The problem =
Which lines run from the one containing "Follow (274, 878)" to the end of the material below? Retype exactly those, both ends included, and nothing else.

== Data ==

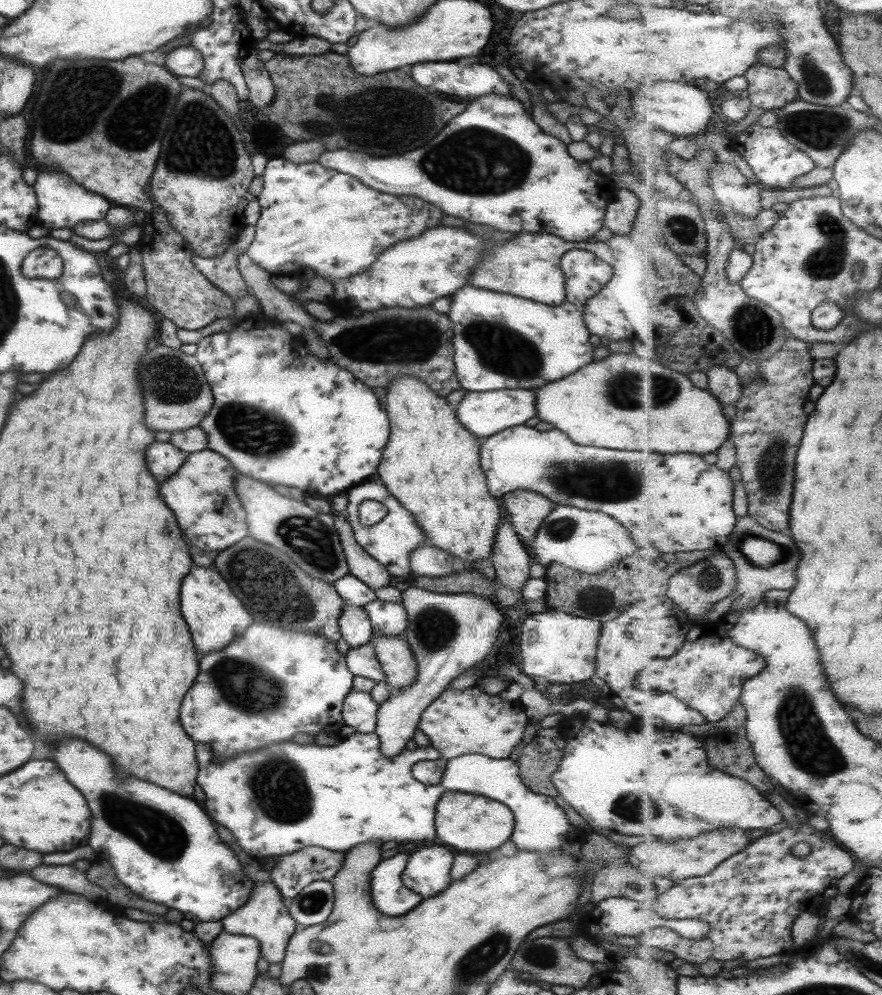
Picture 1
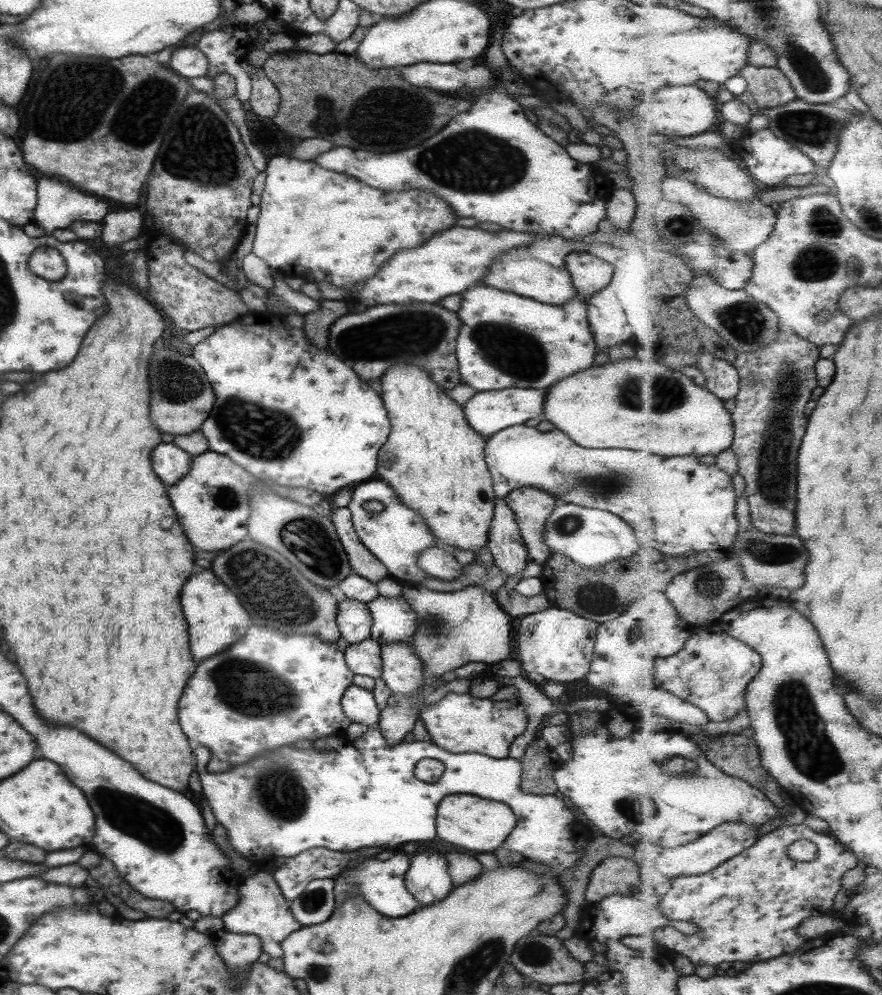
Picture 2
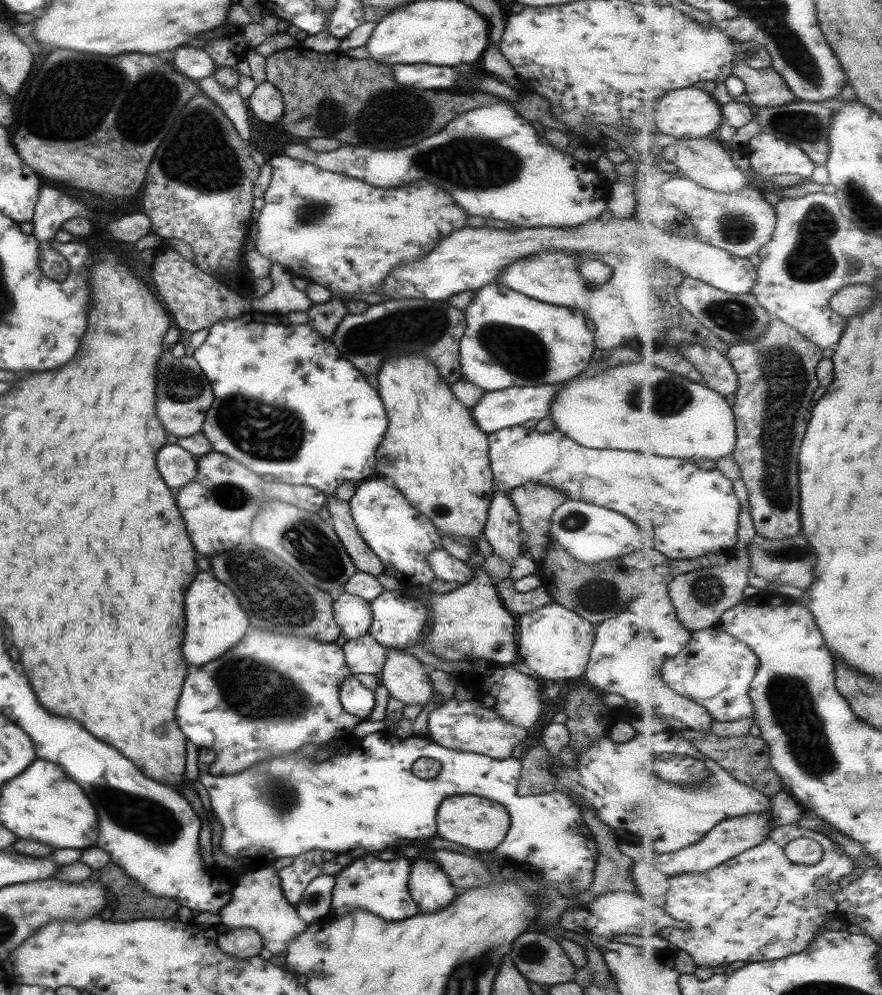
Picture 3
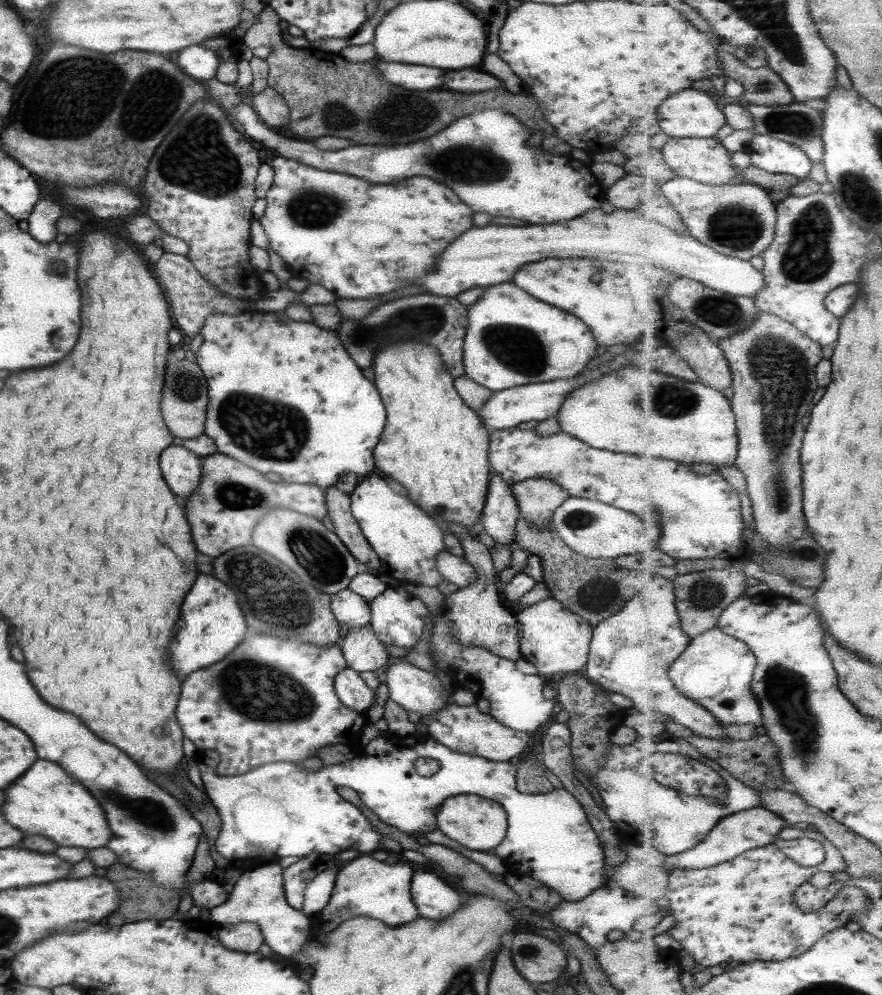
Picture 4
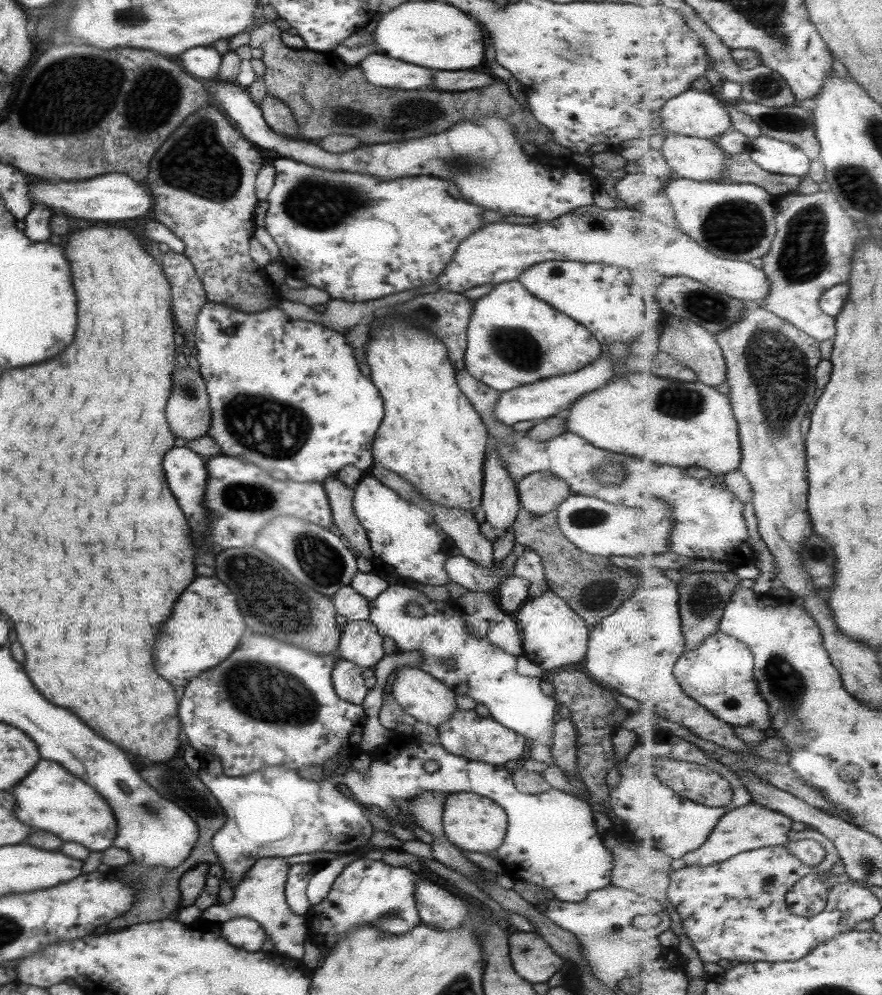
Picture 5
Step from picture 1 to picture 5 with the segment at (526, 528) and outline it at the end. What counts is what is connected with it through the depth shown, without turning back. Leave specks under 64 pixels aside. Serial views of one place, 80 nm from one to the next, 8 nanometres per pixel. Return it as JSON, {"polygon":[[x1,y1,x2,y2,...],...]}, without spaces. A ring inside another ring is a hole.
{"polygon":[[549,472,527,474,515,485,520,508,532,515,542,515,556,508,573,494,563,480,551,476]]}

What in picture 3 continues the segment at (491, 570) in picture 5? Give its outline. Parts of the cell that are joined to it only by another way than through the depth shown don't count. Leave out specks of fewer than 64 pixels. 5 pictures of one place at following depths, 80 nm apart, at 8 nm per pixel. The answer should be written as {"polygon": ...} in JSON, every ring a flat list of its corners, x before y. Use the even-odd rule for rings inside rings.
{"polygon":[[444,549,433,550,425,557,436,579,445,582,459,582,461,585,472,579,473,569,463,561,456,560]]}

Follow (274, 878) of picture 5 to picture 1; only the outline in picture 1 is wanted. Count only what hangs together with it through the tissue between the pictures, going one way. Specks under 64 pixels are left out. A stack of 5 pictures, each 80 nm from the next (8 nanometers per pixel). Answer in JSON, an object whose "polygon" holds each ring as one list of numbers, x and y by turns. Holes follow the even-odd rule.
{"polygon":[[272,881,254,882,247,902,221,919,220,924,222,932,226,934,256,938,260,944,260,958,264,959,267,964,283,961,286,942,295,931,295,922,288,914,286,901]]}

===

Output =
Follow (274, 878) of picture 5 to picture 1; only the outline in picture 1 is wanted. Count only what hangs together with it through the tissue between the pictures, going one way. Specks under 64 pixels are left out. A stack of 5 pictures, each 80 nm from the next (8 nanometers per pixel). Answer in JSON, an object whose "polygon" holds each ring as one list of numbers, x and y by turns. Holes follow the even-odd rule.
{"polygon":[[272,881,254,882,247,902,221,919,220,924,222,932,226,934,256,938,260,944,260,958,264,959,267,964,283,961,286,942,295,931,295,922,288,914,286,901]]}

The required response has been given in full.